High-accuracy sampling from constrained spaces with the Metropolis-adjusted Preconditioned Langevin Algorithm
Vishwak Srinivasan, Andre Wibisono, Ashia Wilson
TL;DR
This work introduces MAPLA, a Metropolis-adjusted, preconditioned Langevin sampler for constrained distributions with convex support. By leveraging a geometry-aware metric $\mathscr{G}$ and a one-step PLA proposal inside a Metropolis filter, MAPLA is reversible and unbiased for targets $\Pi(x) \propto e^{-f(x)}$ on $\mathcal{K}$. The authors establish non-asymptotic mixing-time guarantees under self-concordant and stronger self-concordant++ conditions, with clearer dimension dependence when stronger curvature and symmetry conditions hold, and they also derive results for linear and exponential densities.
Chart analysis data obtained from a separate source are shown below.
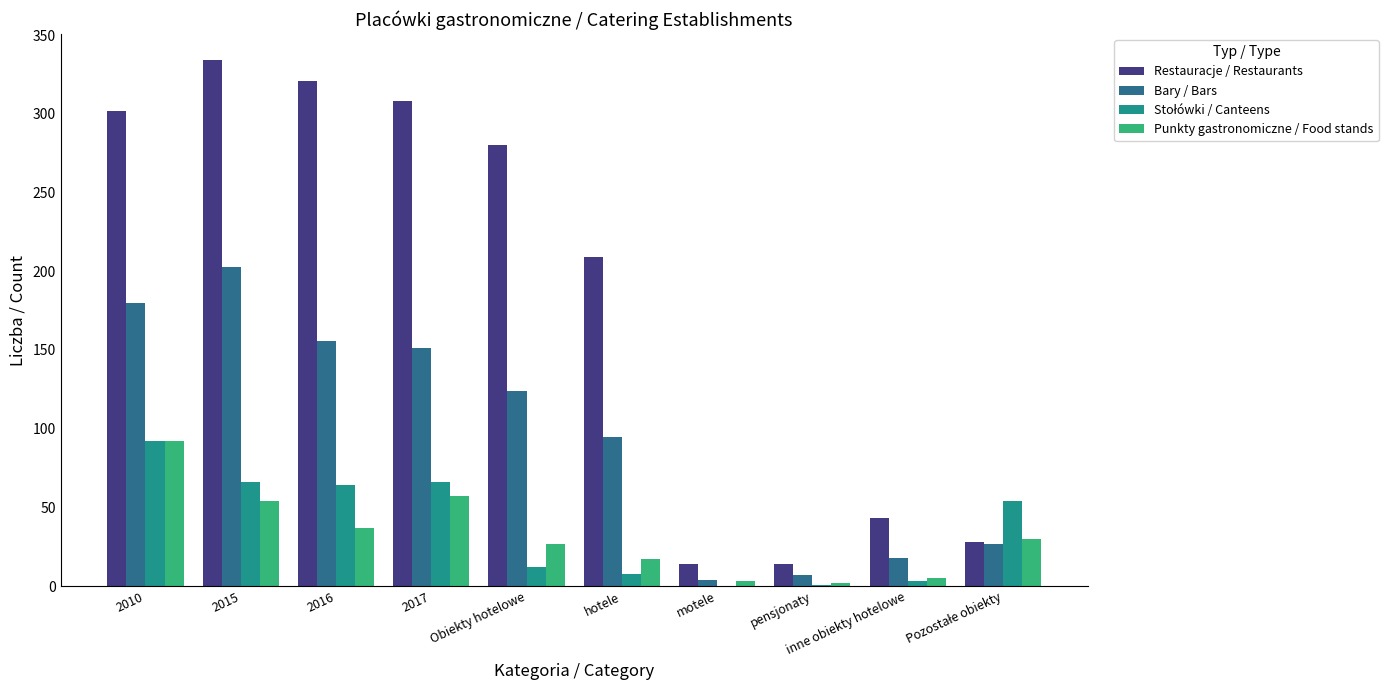

What is the total value across all series at 2015?

657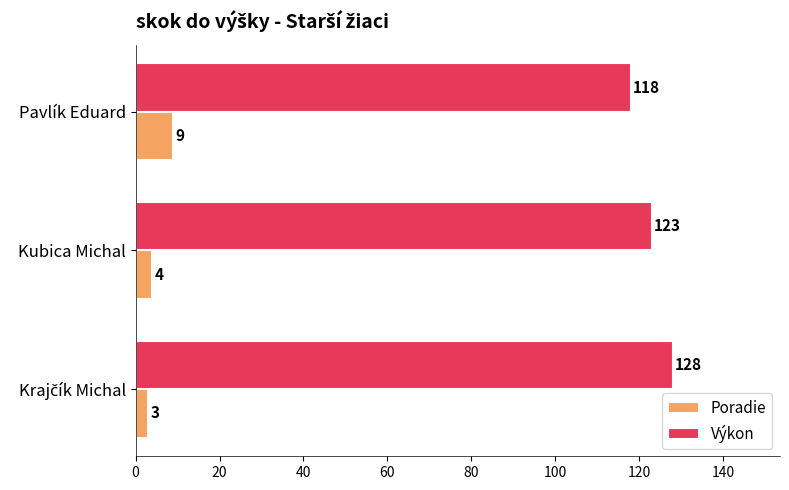

Is the value of Výkon at Pavlík Eduard greater than the value of Poradie at Pavlík Eduard?

Yes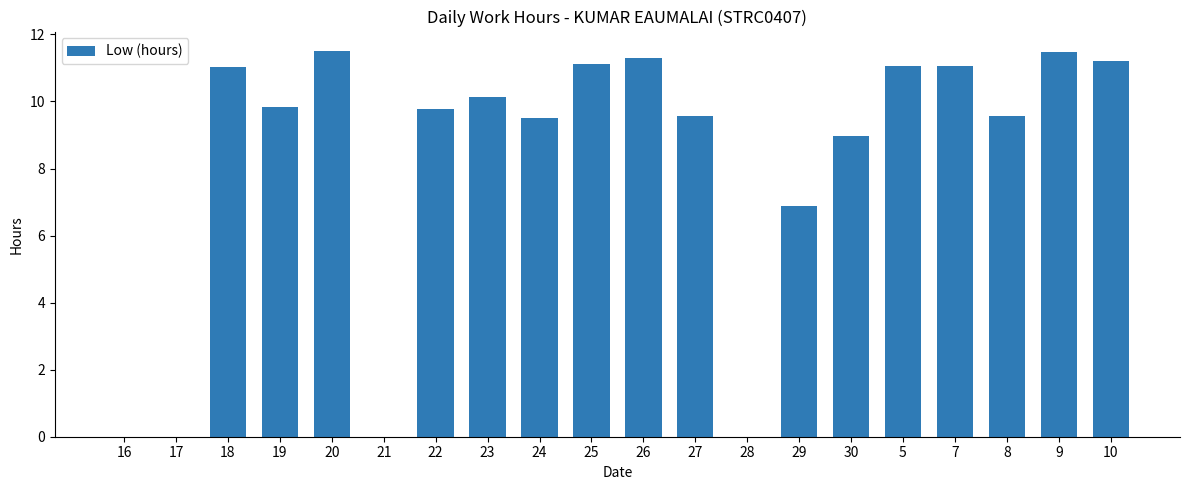

What is the sum of all values?

164.0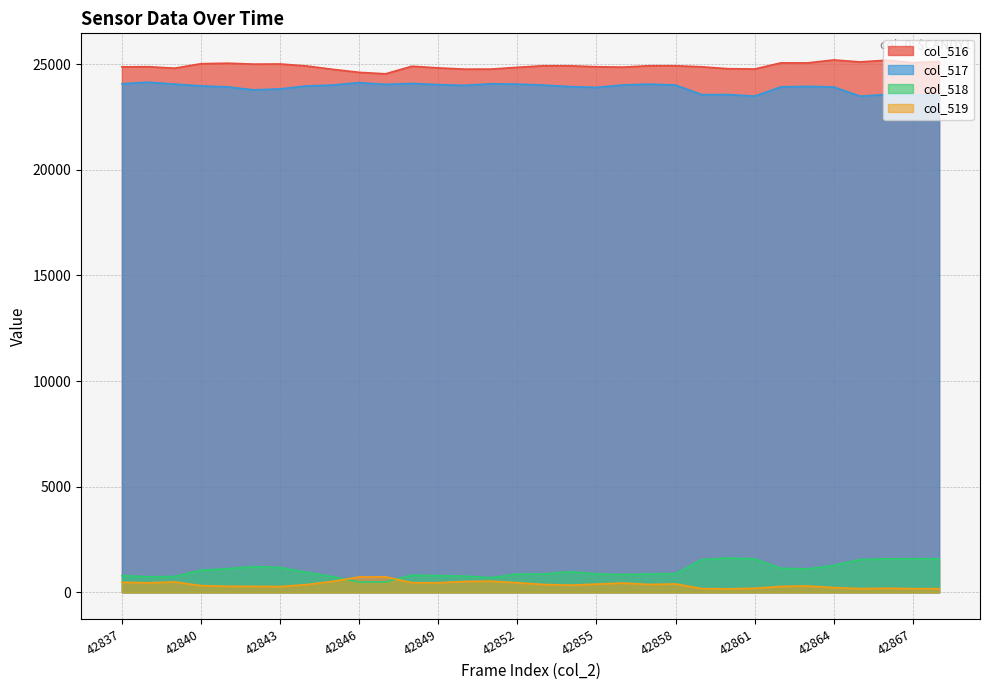

Reading left to right, list all the values displayed in this chart.

col_516: 42837=24870	42838=24879	42839=24808	42840=25020	42841=25045	42842=25001	42843=25008	42844=24914	42845=24754	42846=24612	42847=24542	42848=24900	42849=24822	42850=24763	42851=24765	42852=24849	42853=24925	42854=24921	42855=24876	42856=24858	42857=24925	42858=24924	42859=24873	42860=24784	42861=24770	42862=25060	42863=25058	42864=25198	42865=25106	42866=25185	42867=25071	42868=25119
col_517: 42837=24075	42838=24144	42839=24055	42840=23970	42841=23924	42842=23782	42843=23828	42844=23967	42845=24010	42846=24125	42847=24044	42848=24086	42849=24031	42850=23995	42851=24070	42852=24055	42853=24007	42854=23938	42855=23899	42856=24014	42857=24055	42858=24010	42859=23555	42860=23561	42861=23485	42862=23925	42863=23948	42864=23921	42865=23485	42866=23561	42867=23527	42868=23527
col_518: 42837=795	42838=735	42839=753	42840=1050	42841=1121	42842=1219	42843=1180	42844=947	42845=744	42846=487	42847=498	42848=814	42849=791	42850=768	42851=695	42852=870	42853=869	42854=983	42855=874	42856=844	42857=870	42858=884	42859=1551	42860=1624	42861=1586	42862=1135	42863=1110	42864=1277	42865=1551	42866=1586	42867=1592	42868=1592
col_519: 42837=477	42838=452	42839=494	42840=318	42841=288	42842=282	42843=276	42844=366	42845=520	42846=727	42847=733	42848=457	42849=455	42850=517	42851=531	42852=455	42853=373	42854=341	42855=390	42856=440	42857=373	42858=397	42859=177	42860=165	42861=194	42862=282	42863=301	42864=226	42865=177	42866=194	42867=174	42868=174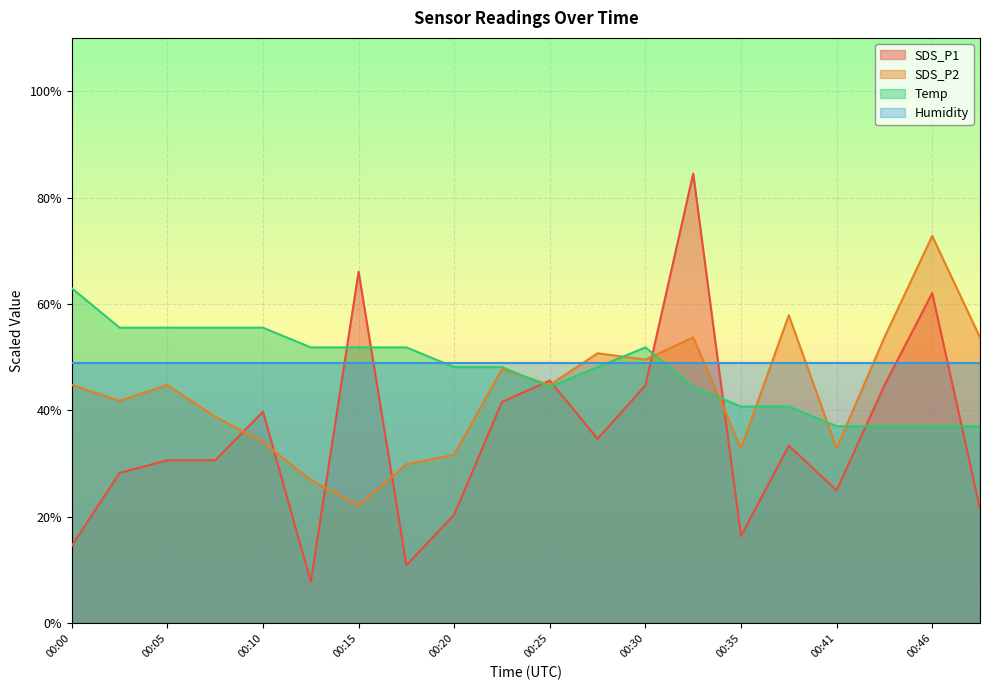

What are all the series names shown in the legend?

SDS_P1, SDS_P2, Temp, Humidity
Numerical experiments on Dirichlet sampling and Bayesian logistic regression demonstrate practical advantages of incorporating gradient information via the natural gradient relative to geometry-based walks like DikinWalk. Overall, the paper provides a rigorous, geometry-driven framework for fast, high-accuracy constrained sampling with provable mixing-time guarantees and practical validation.
Abstract
In this work, we propose a first-order sampling method called the Metropolis-adjusted Preconditioned Langevin Algorithm for approximate sampling from a target distribution whose support is a proper convex subset of $\mathbb{R}^{d}$. Our proposed method is the result of applying a Metropolis-Hastings filter to the Markov chain formed by a single step of the preconditioned Langevin algorithm with a metric $\mathscr{G}$, and is motivated by the natural gradient descent algorithm for optimisation. We derive non-asymptotic upper bounds for the mixing time of this method for sampling from target distributions whose potentials are bounded relative to $\mathscr{G}$, and for exponential distributions restricted to the support. Our analysis suggests that if $\mathscr{G}$ satisfies stronger notions of self-concordance introduced in Kook and Vempala (2024), then these mixing time upper bounds have a strictly better dependence on the dimension than when is merely self-concordant. We also provide numerical experiments that demonstrates the practicality of our proposed method. Our method is a high-accuracy sampler due to the polylogarithmic dependence on the error tolerance in our mixing time upper bounds.